I have clients do core work every workout, but I see most of my clients 3 days a week, so they have time in between workouts.
I feel that I have an innate sense of knowing when enough is enough, with any exercise and any workout. I’m sure you’re the same way. If you’re in tune with your body, this is easy, and this is the way to go if you want optimal results. Years and years as a gymnast and then as an obsessed workoutaholic made me ignore this “voice.” Wow…I sound philosophical, lol. Anyhow, what i’m getting at is that if you’re doing any exercise, more specifically core work (such as plank variations and such), you can tell when to stop…you can tell how many more reps you should do before it’s overkill…and if you’re good, the next day you’re super-sore and no way in hell ya wanna do any core work that day! 😀
Wayne: I greatly de-intensified my ab training back when I was a gym rat, and I liked the results. Now that I’m no longer spoiled, I was considering if I have to go back to daily core (ab) work for maintenance purposes. I was leaning towards ‘yes’.
I have to get creative with calves since I no longer have the luxury of heavy weights (I really miss the 300 lb calf presses!)
Keep in mind too, I also prescribe to the old school ‘opposing muscles’ theory – i.e. if you work your back, you have to work your abs. Some of those old bodybuilding habits die hard!

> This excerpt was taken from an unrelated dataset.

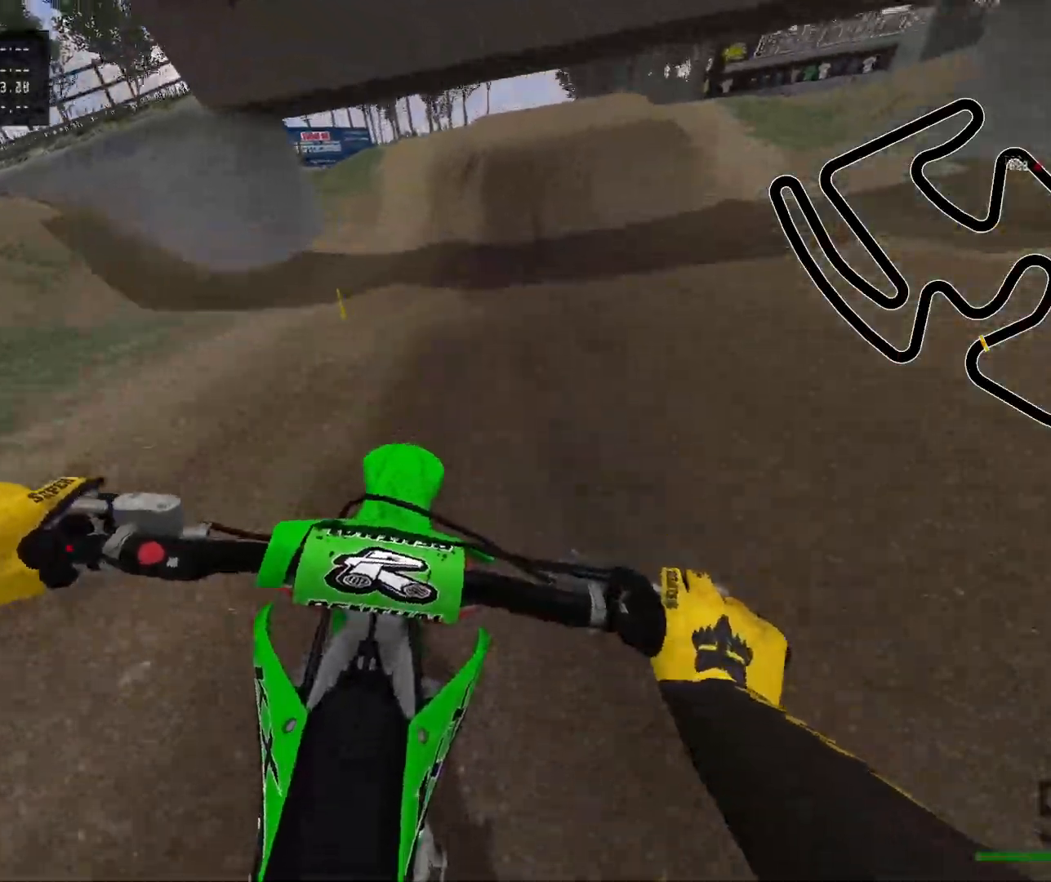
{"buttons": ["R2"], "left_stick": "center", "right_stick": "center", "events": [[217, "left_stick", "right"], [300, "left_stick", "center"]]}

Sarah: I feel ya…the “more is better” bodybuilding mentality and other “tenets” are hard to shake! 🙂 We need to get together to swing some kettlebells.
Here’s another nugget to chew on…think about Sandow and the old-school strongmen…they didn’t do a single ab exercise…they just lifted stuff…they lifted odd objects (rocks, thick grip barbells, kettlebells, etc) and most of the time they did unilateral training. Core stabilization at it’s finest!
If you wanted to do a few sets of planks, side planks, bridges, etc each day I don’t see why that would be a bad thing!
Abs are also (and I hate this word, but) DIET. Even though I can’t stand the freak, Jillian Michaels says she doesn’t do any ab training, and I believe her.